Leaving this here for posterity: I was just bitten by an IoT program stalling randomly for several seconds as soon as it lost internet and its normal MQTT connection. I did all the MQTT handling on a separate fiber, but the MQTT library uses TCPSocket, and the culprit apparently was that when internet goes away the reconnect code calls LibC.getaddrinfo, which blocks the main thread. Hence the entire Crystal program hangs until LibC.getaddrinfo decides to timeout (see https://forum.crystal-lang.org/t/400-cpu-usage-at-idle-thread-new-plus-channel-receive/5423, https://github.com/crystal-lang/crystal/issues/8376, etc).

So please add LibC.getaddrinfo to your list of calls that need to made non-blocking. As always, thanks for a great language!

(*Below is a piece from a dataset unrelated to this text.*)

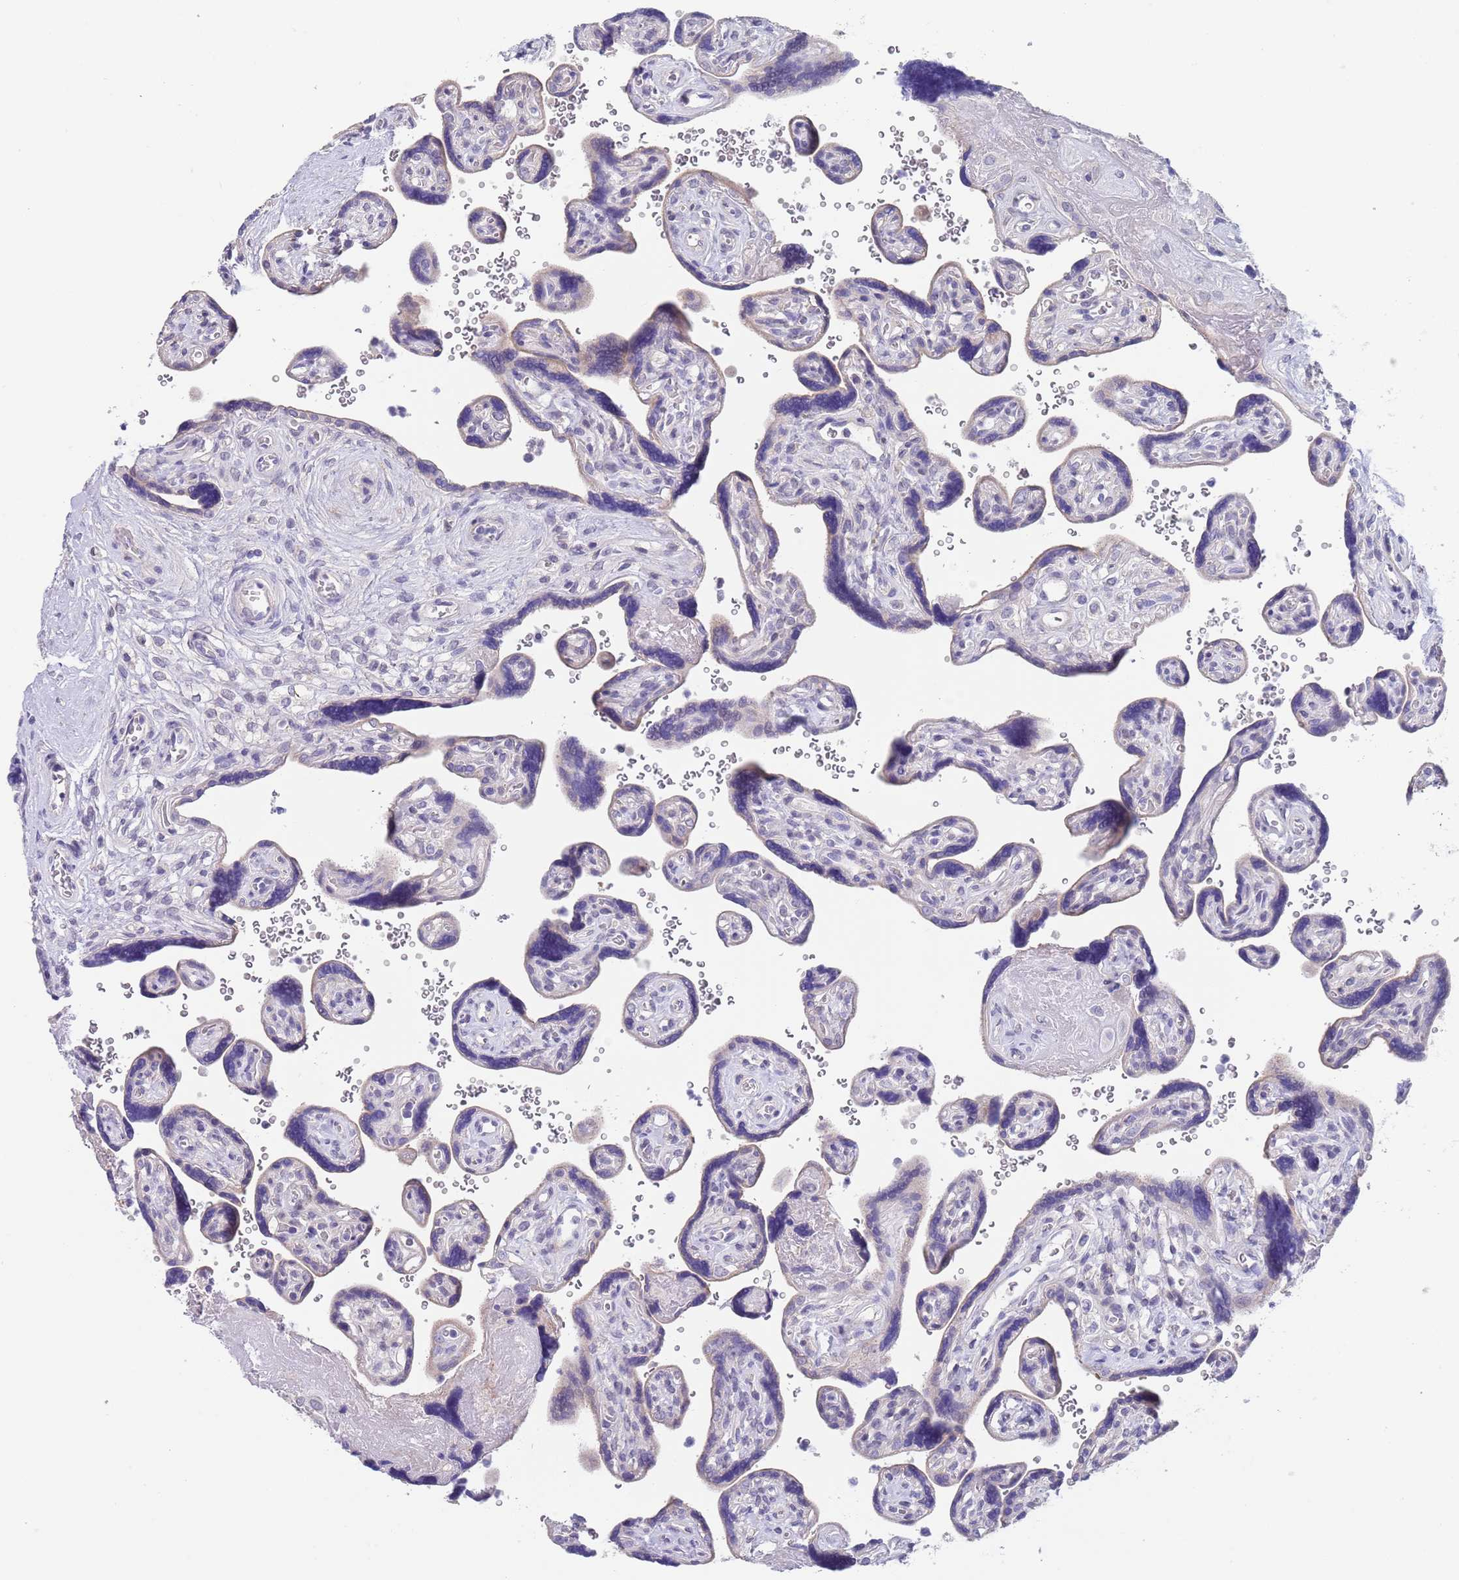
{"staining": {"intensity": "weak", "quantity": "25%-75%", "location": "cytoplasmic/membranous"}, "tissue": "placenta", "cell_type": "Trophoblastic cells", "image_type": "normal", "snomed": [{"axis": "morphology", "description": "Normal tissue, NOS"}, {"axis": "topography", "description": "Placenta"}], "caption": "The photomicrograph demonstrates a brown stain indicating the presence of a protein in the cytoplasmic/membranous of trophoblastic cells in placenta.", "gene": "RNF169", "patient": {"sex": "female", "age": 39}}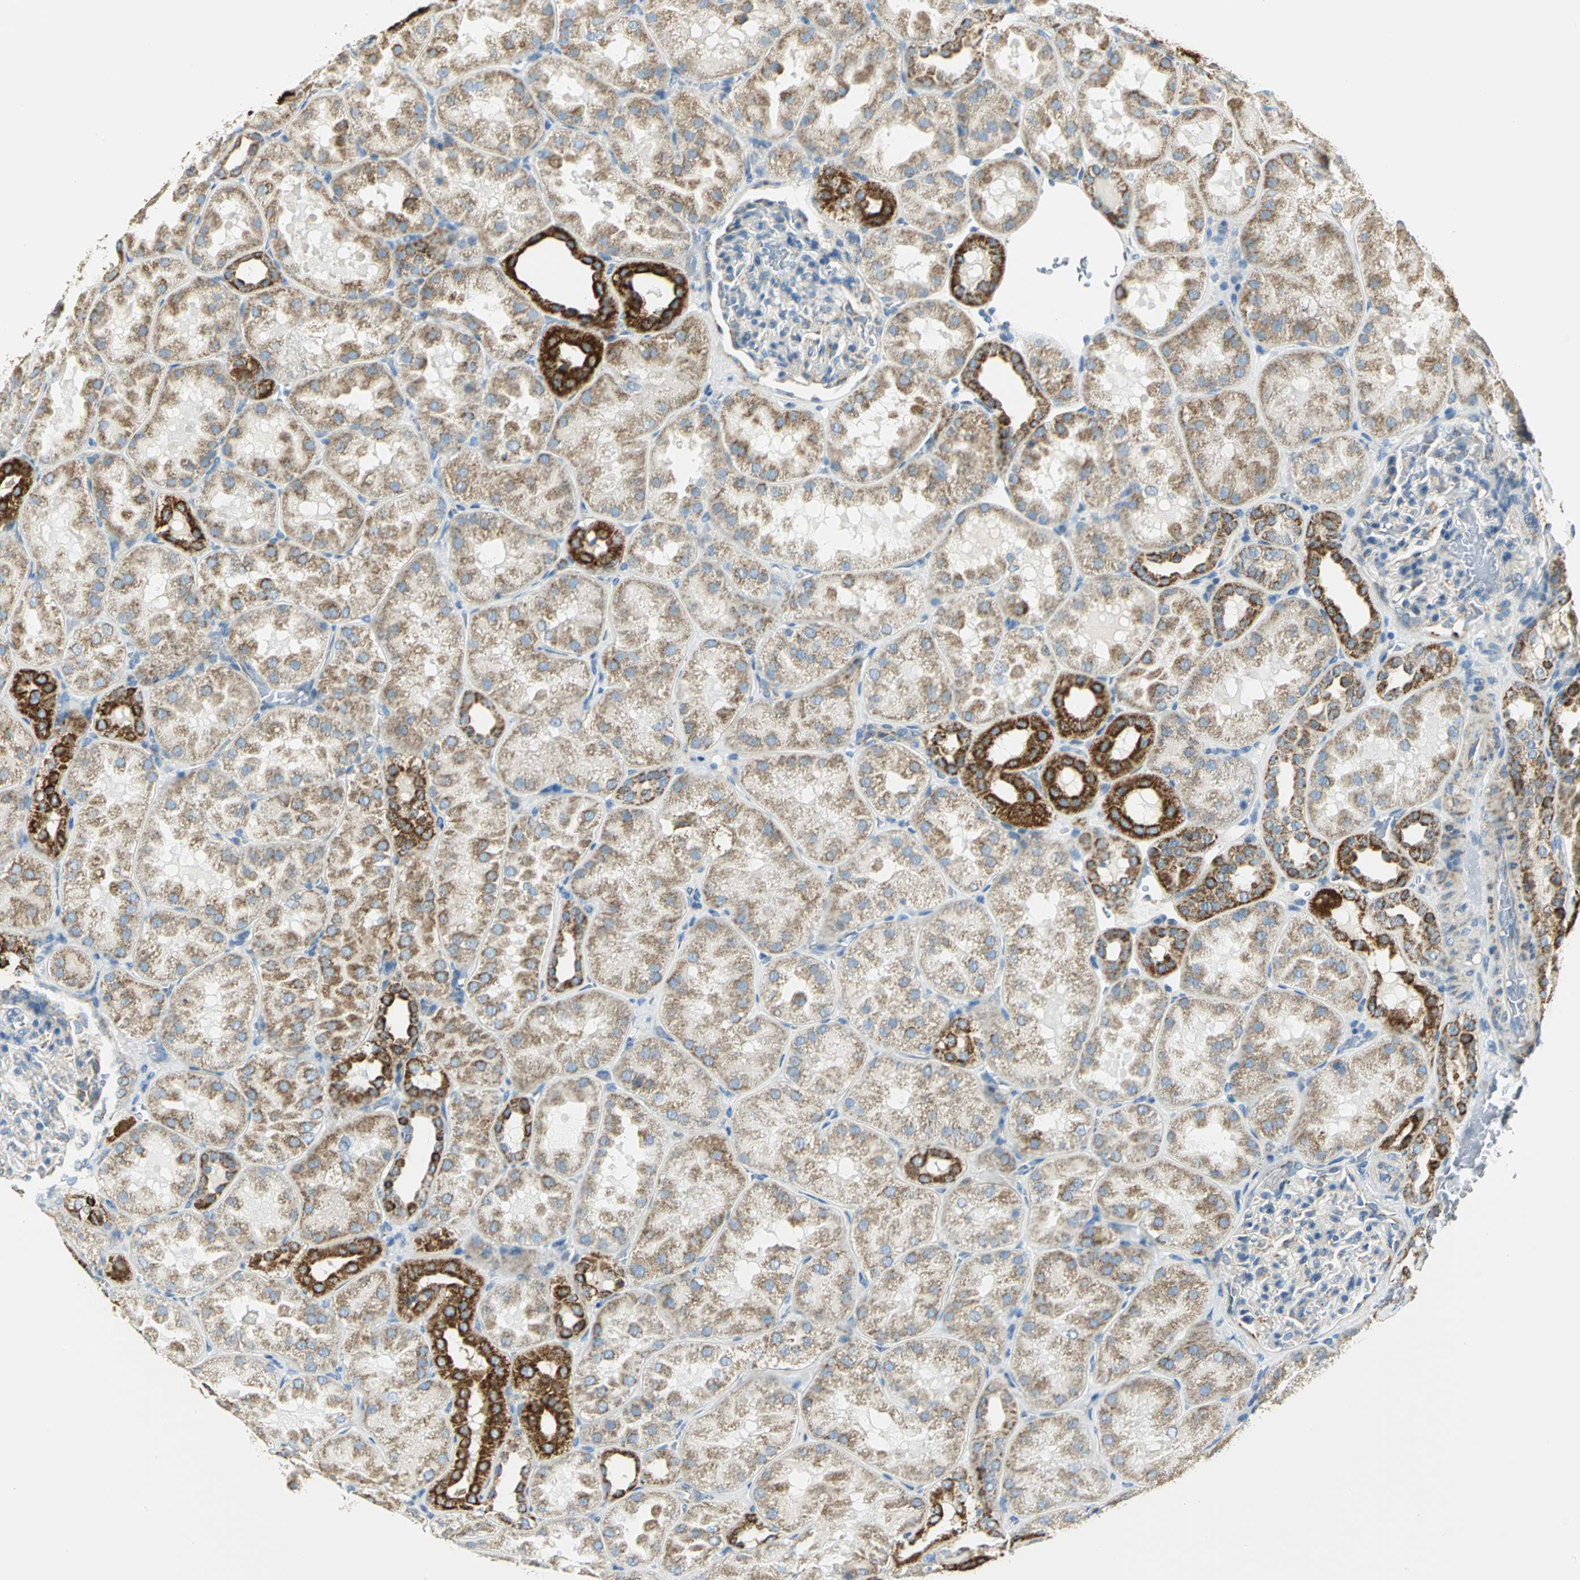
{"staining": {"intensity": "negative", "quantity": "none", "location": "none"}, "tissue": "kidney", "cell_type": "Cells in glomeruli", "image_type": "normal", "snomed": [{"axis": "morphology", "description": "Normal tissue, NOS"}, {"axis": "topography", "description": "Kidney"}], "caption": "DAB (3,3'-diaminobenzidine) immunohistochemical staining of unremarkable human kidney displays no significant staining in cells in glomeruli. The staining was performed using DAB (3,3'-diaminobenzidine) to visualize the protein expression in brown, while the nuclei were stained in blue with hematoxylin (Magnification: 20x).", "gene": "NTRK1", "patient": {"sex": "male", "age": 28}}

bararchy commented 1 year ago

@atlantis nice point :eyes: I wonder if this should be handled sooner then later, as this might be easy fix that will save a lot of headache down the road

atlantis commented 1 year ago

@bararchy My temporary fix was to use 636f7374/durian.cr and the following monkey patch to fix HTTP::Client by default (which also fixes Crest), but this seems pretty fragile and would be great if it worked out of the box someday!


class HTTP::Client
  #this is a function that Durian adds to HTTP::Client
  def dns_resolver
    #DNSHack.resolver is a Durian resolver object I construct when starting up
    @dnsResolver || DNSHack.resolver 
  end
end
straight-shoota commented 1 month ago

This is an interesting article about how Golang implements fiber preemption:

https://unskilled.blog/posts/preemption-in-go-an-introduction/